Cazombi took a breath. “Admiral Porter, hasn’t anyone in this government figured it out yet? We’re trying to keep the biggest secret in history from people who absolutely need to know about the threat.”

“That order comes from the President herself, General!” Porter banged his fist on his desk. “Do you realize the panic that would ensue if we let the word out now, without preparation? We’re reinforcing our garrisons in the outlying worlds for that very reason. When the people have all the protection we can give them, then they’ll be informed as to the reasons why—and not until then! We do not want them thinking we’re leaving them on their own. We let the word out now and every world in Human Space will be begging for troops we don’t have.”

“But they are on their own! We don’t have the forces to provide the protection everyone needs. The Skinks can strike anywhere, anytime, and we cannot block all the holes in our defense, not with the available forces. And what happens if we have a major war of our own on our hands? We can’t fight on two fronts at the same time.” Now Alistair Cazombi finally lost control and blurted out the words that sealed his fate: “I wish sometimes someone would go to the goddamned press with this story and blow the whole thing.”

Porter’s mouth fell open. “You—you—” was all he could get out at first. “You are a brave and very competent officer,” he finally gritted. “You’ve served with distinction on my staff, and your third star is virtually assured—”

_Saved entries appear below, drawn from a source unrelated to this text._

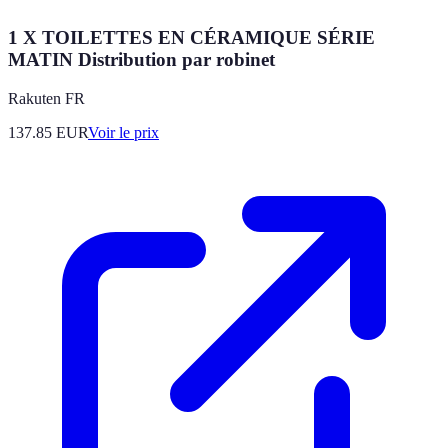
1 X TOILETTES EN CÉRAMIQUE SÉRIE
MATIN Distribution par robinet
Rakuten FR
137.85
EUR
Voir le prix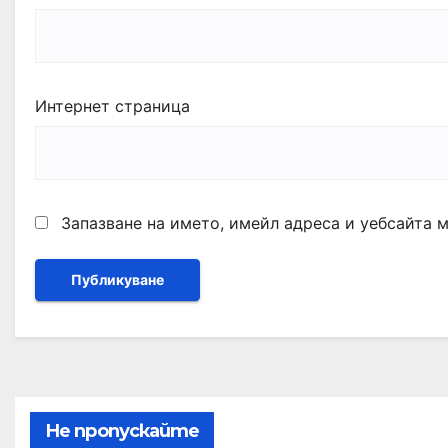
Интернет страница
Запазване на името, имейл адреса и уебсайта 
Не пропускайте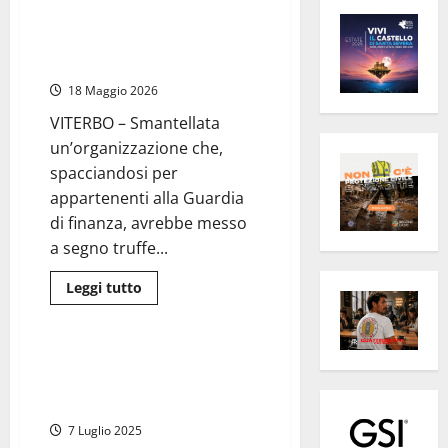
Falsi finanzieri truffano hotel in
tutta Italia: perquisizioni anche
a Viterbo
18 Maggio 2026
VITERBO – Smantellata
un’organizzazione che,
spacciandosi per
appartenenti alla Guardia
di finanza, avrebbe messo
a segno truffe...
Leggi
Leggi tutto
di
Cronaca
più
su
Falsi
finanzieri
Turista romana cade dalla
truffano
finestra di un hotel a Rapallo e
hotel
in
muore
tutta
Italia:
7 Luglio 2025
perquisizioni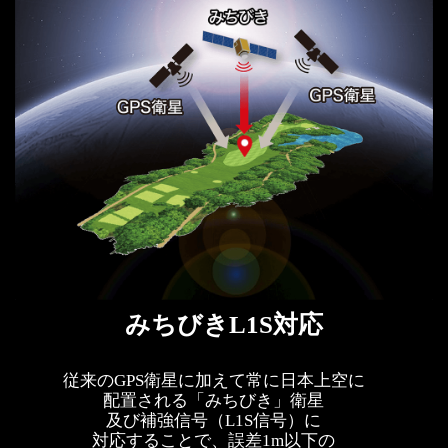
みちびきL1S対応
従来のGPS衛星に加えて常に日本上空に
配置される「みちびき」衛星
及び補強信号（L1S信号）に
対応することで、誤差1m以下の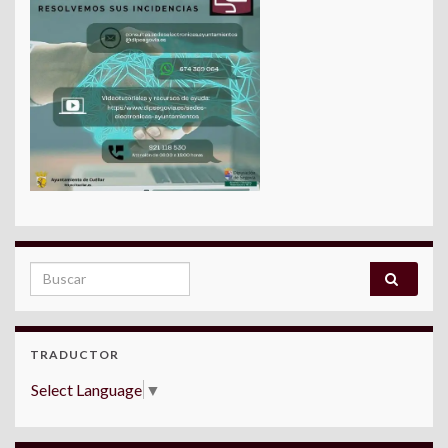
Search for:
TRADUCTOR
Select Language
▼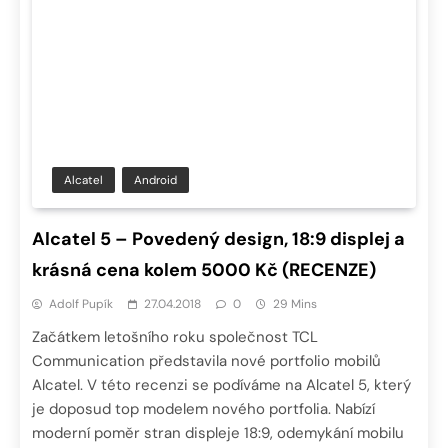
Alcatel
Android
Alcatel 5 – Povedený design, 18:9 displej a
krásná cena kolem 5000 Kč (RECENZE)
Adolf Pupík
27.04.2018
0
29 Mins
Začátkem letošního roku společnost TCL
Communication představila nové portfolio mobilů
Alcatel. V této recenzi se podíváme na Alcatel 5, který
je doposud top modelem nového portfolia. Nabízí
moderní poměr stran displeje 18:9, odemykání mobilu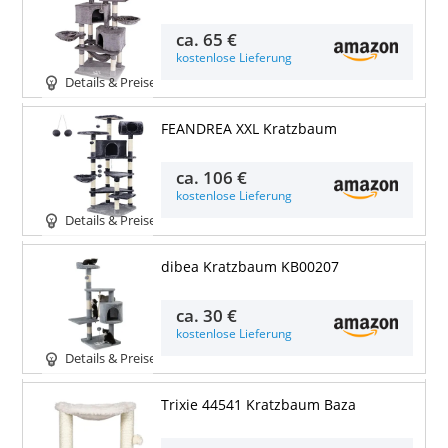
ca.
65 €
kostenlose Lieferung
Details & Preise
FEANDREA XXL Kratzbaum
ca.
106 €
kostenlose Lieferung
Details & Preise
dibea Kratzbaum KB00207
ca.
30 €
kostenlose Lieferung
Details & Preise
Trixie 44541 Kratzbaum Baza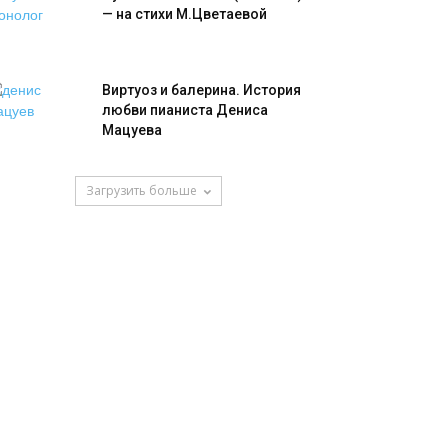
— на стихи М.Цветаевой
Виртуоз и балерина. История
любви пианиста Дениса
Мацуева
Загрузить больше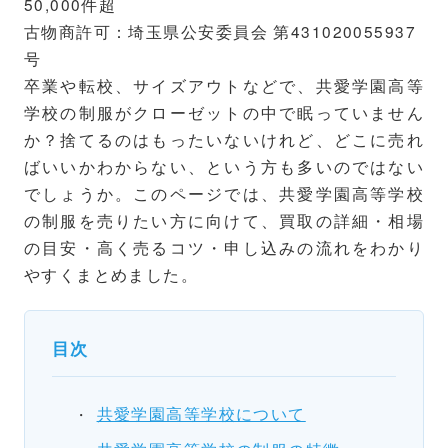
50,000件超
古物商許可：埼玉県公安委員会 第431020055937
号
卒業や転校、サイズアウトなどで、共愛学園高等
学校の制服がクローゼットの中で眠っていません
か？捨てるのはもったいないけれど、どこに売れ
ばいいかわからない、という方も多いのではない
でしょうか。このページでは、共愛学園高等学校
の制服を売りたい方に向けて、買取の詳細・相場
の目安・高く売るコツ・申し込みの流れをわかり
やすくまとめました。
目次
共愛学園高等学校について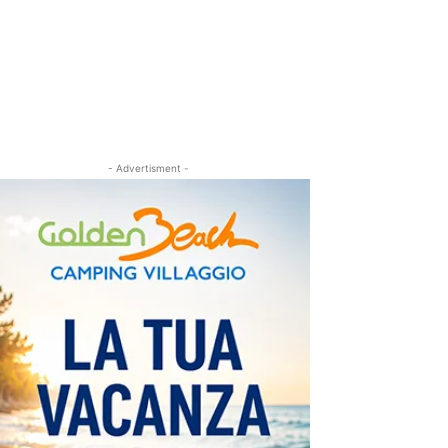
- Advertisment -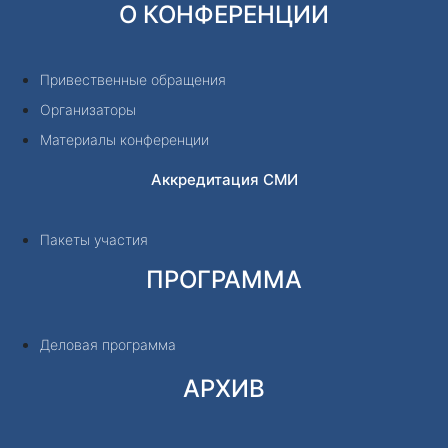
О КОНФЕРЕНЦИИ
Привественные обращения
Организаторы
Материалы конференции
Аккредитация СМИ
Пакеты участия
ПРОГРАММА
Деловая программа
АРХИВ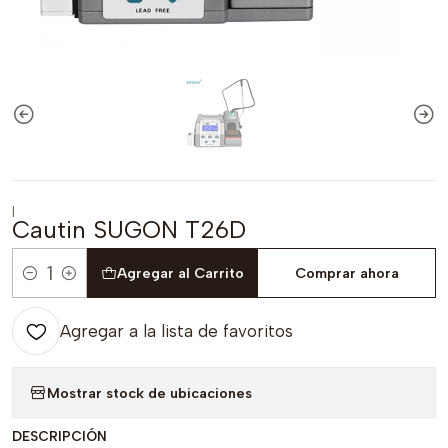
|
Cautin SUGON T26D
Agregar al Carrito
Comprar ahora
Cantidad
Agregar a la lista de favoritos
Mostrar stock de ubicaciones
DESCRIPCIÓN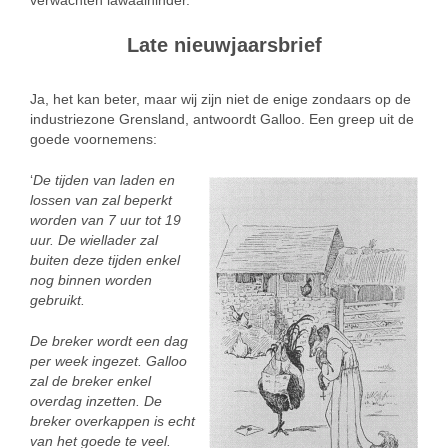
verwachten lawaaihinder.
Late nieuwjaarsbrief
Ja, het kan beter, maar wij zijn niet de enige zondaars op de
industriezone Grensland, antwoordt Galloo. Een greep uit de
goede voornemens:
‘
De tijden van laden en
lossen van zal beperkt
worden van 7 uur tot 19
uur. De wiellader zal
buiten deze tijden enkel
nog binnen worden
gebruikt.
De breker wordt een dag
per week ingezet. Galloo
zal de breker enkel
overdag inzetten. De
breker overkappen is echt
van het goede te veel.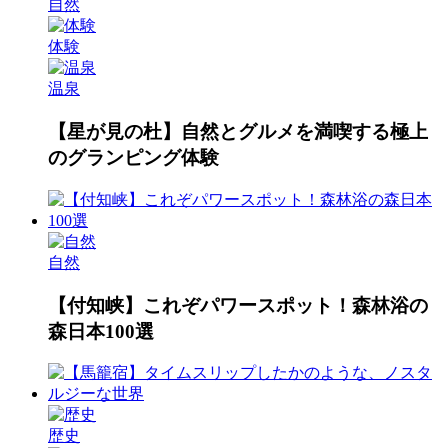
自然
体験
温泉
【星が見の杜】自然とグルメを満喫する極上
のグランピング体験
自然
【付知峡】これぞパワースポット！森林浴の
森日本100選
歴史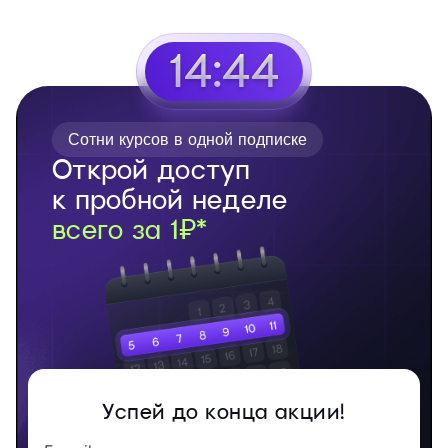
14:43
Сотни курсов в одной подписке
Открой доступ
к пробной неделе
всего за 1₽*
Успей до конца акции!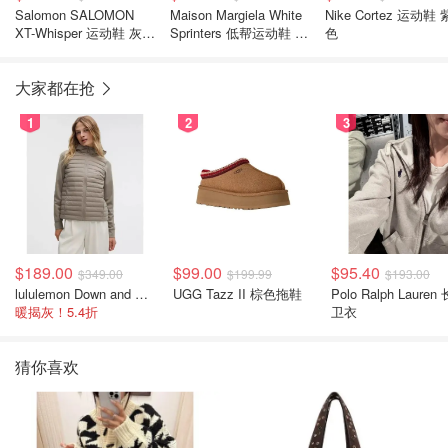
Salomon SALOMON
Maison Margiela White
Nike Cortez 运动鞋 
XT-Whisper 运动鞋 灰蓝
Sprinters 低帮运动鞋 白
色
色
色
大家都在抢
1
2
3
$189.00
$99.00
$95.40
$349.00
$199.99
$193.00
lululemon Down and Around 羽绒夹克
UGG Tazz II 棕色拖鞋
Polo Ralph Lauren
暖揭灰！5.4折
卫衣
猜你喜欢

“Admiral, you cannot bribe me—”

“Shut up!” Porter thundered. He took a moment to regain his composure. “You will end this train of thought immediately! One more mention of the alien threat and I swear by the Holy Martyrs’s twisted guts, you are finished here.”

“Admiral,” Cazombi replied coolly, “you and everyone who supports this stupid policy are a goddamned ass. The farther I can get away from you the better.”

And Admiral Porter obliged him.

So Major General Alistair Cazombi found himself sitting quietly in a strategy meeting as Brigadier General Balca Sorca and his staff tried desperately to devise a defensive plan to deal with what everyone knew was coming, a Coalition attack on Fort Seymour. Bitterly, Cazombi reflected that if the Confederation government had let everyone know about the Skinks, the reinforcement of Fort Seymour would have been seen in a different light and they might not now be in this pickle. But he was not at liberty to say that, even if anyone had been willing to listen.

Cazombi had been invited to the planning meeting as a courtesy because he was the ranking officer at Fort Seymour, but he was not expected to participate except insofar as the involvement of his garrison complement was concerned. The meeting had been going on for an hour before Cazombi decided to speak up.

“General,” Cazombi said, interrupting Sorca in midsentence, “do you really think a front-line defense is wise? I should think a defense-in-depth would be more effective.”

“Yes, General! We put everything up front and stop them cold. If they break through and take the main post we’re finished. We can’t let them do that.”

“Allow me to demonstrate.” Cazombi got up and moved to the huge briefing screen. “Give me an installation schematic,” he told the console operator. “Gentlemen, I’ve been here for months now and I know this post like the back of my hand. Observe the main post area here. It’s a bewildering jumble of warehouses, barracks, offices. Dead-end streets are the common rule. Get any enemy force in there and they’ll slow down.”